Targeting TMPRSS6 with SLN124: A Novel GalNAc-siRNA Approach to Iron Overload and Erythropoietic Dysfunction in Beta-Thalassemia

Excess iron accumulation can result in organ damage, leading to severe health issues such as liver cirrhosis, diabetes, stunted growth, and heart failure. Conditions like beta-thalassemia, myelodysplastic syndrome, and hereditary hemochromatosis are particularly at risk due to iron overload. Beta-thalassemia major patients experience this due to frequent blood transfusions, while those with beta thalassemia intermedia develop it through excessive iron absorption in the gastrointestinal tract, stemming from inefficient erythropoiesis. A crucial factor in iron regulation, the peptide hormone hepcidin, is often found at abnormally low levels, failing to inhibit intestinal iron absorption mediated by ferroportin. In hereditary hemochromatosis, genetic mutations in the hepcidin-ferroportin pathway lead to excessive liver iron. Hepcidin is primarily produced in the liver and is regulated by the BMP/SMAD signaling pathway, with its expression negatively controlled by the TMPRSS6 gene-encoded matriptase-2.

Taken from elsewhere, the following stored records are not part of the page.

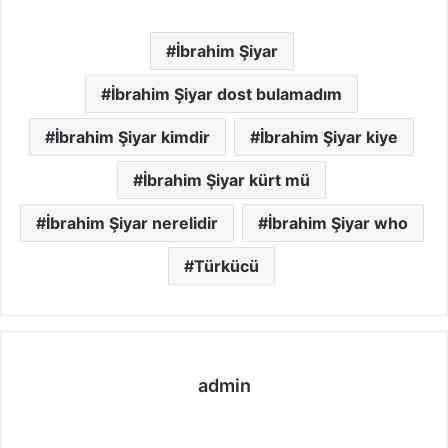
İbrahim Şiyar
İbrahim Şiyar dost bulamadım
İbrahim Şiyar kimdir
İbrahim Şiyar kiye
İbrahim Şiyar kürt mü
İbrahim Şiyar nerelidir
İbrahim Şiyar who
Türkücü
admin
We
b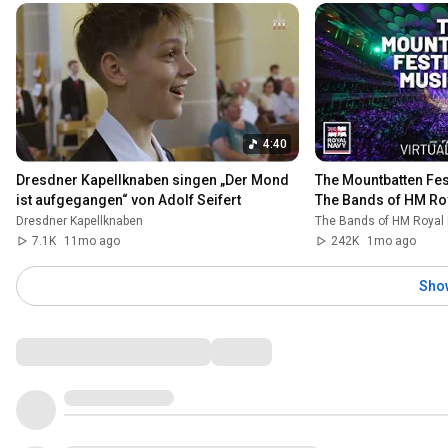
4:40
Dresdner Kapellknaben singen „Der Mond 
The Mountbatten Fest
ist aufgegangen“ von Adolf Seifert
The Bands of HM Ro
Dresdner Kapellknaben
The Bands of HM Royal
7.1K
11mo ago
242K
1mo ago
Sho
Comments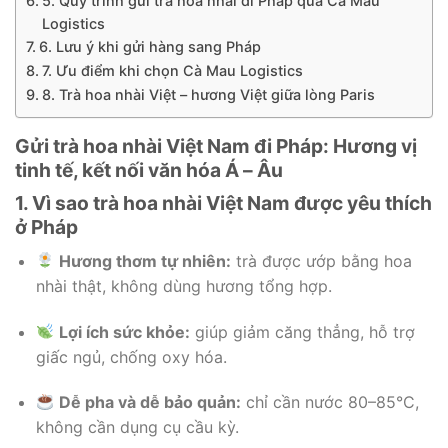
5. Quy trình gửi trà hoa nhài đi Pháp qua Cà Mau
Logistics
6. Lưu ý khi gửi hàng sang Pháp
7. Ưu điểm khi chọn Cà Mau Logistics
8. Trà hoa nhài Việt – hương Việt giữa lòng Paris
Gửi trà hoa nhài Việt Nam đi Pháp: Hương vị
tinh tế, kết nối văn hóa Á – Âu
1. Vì sao trà hoa nhài Việt Nam được yêu thích
ở Pháp
Hương thơm tự nhiên:
trà được ướp bằng hoa
nhài thật, không dùng hương tổng hợp.
Lợi ích sức khỏe:
giúp giảm căng thẳng, hỗ trợ
giấc ngủ, chống oxy hóa.
Dễ pha và dễ bảo quản:
chỉ cần nước 80–85°C,
không cần dụng cụ cầu kỳ.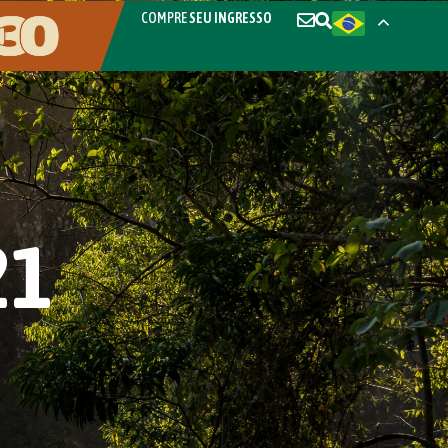
COMPRE
SEU INGRESSO
21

RNA interference offers a potent method for silencing genes linked to diseases. Silence Therapeutics has harnessed this through the development of siRNA conjugate technology, targeting liver-specific gene expression. The company's GalNAc-conjugated siRNAs effectively bind to hepatocyte-expressed asialoglycoprotein receptors, providing a targeted and safe delivery system for therapeutic applications.

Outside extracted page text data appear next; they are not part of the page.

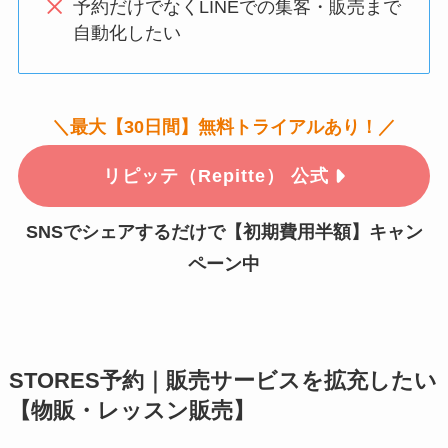
予約だけでなくLINEでの集客・販売まで
自動化したい
＼最大【30日間】無料トライアルあり！／
リピッテ（Repitte） 公式
SNSでシェアするだけで【初期費用半額】キャン
ペーン中
STORES予約｜販売サービスを拡充したい
【物販・レッスン販売】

Our research presents the pharmacological profile of SLN124, a GalNAc-siRNA conjugate designed to target TMPRSS6. A single subcutaneous dose of this compound has shown significant modulation of gene expression in mice and primates over an extended period. SLN124 has been shown to lower systemic iron levels, transferrin saturation, and tissue iron levels in a rodent model of hereditary hemochromatosis type 1. Moreover, it has demonstrated therapeutic efficacy in reducing iron overload in mice, both as a standalone treatment and in combination with oral iron chelators. The impact of these treatments on red blood cell parameters and tissue iron levels will be detailed. We also report on the therapeutic effects of SLN124 in a beta-thalassemia intermedia model, highlighting its dose-dependent and sustained influence on gene expression, iron storage modulation, and the normalization of erythropoiesis and anemia. Preclinical safety and tolerability studies indicate that SLN124 is well-tolerated, positioning it as a promising treatment for iron-loading anemias such as beta-thalassemia. The compound is in preclinical development, with plans for human trials in 2019 targeting beta-thalassemia and myelodysplastic syndrome patients.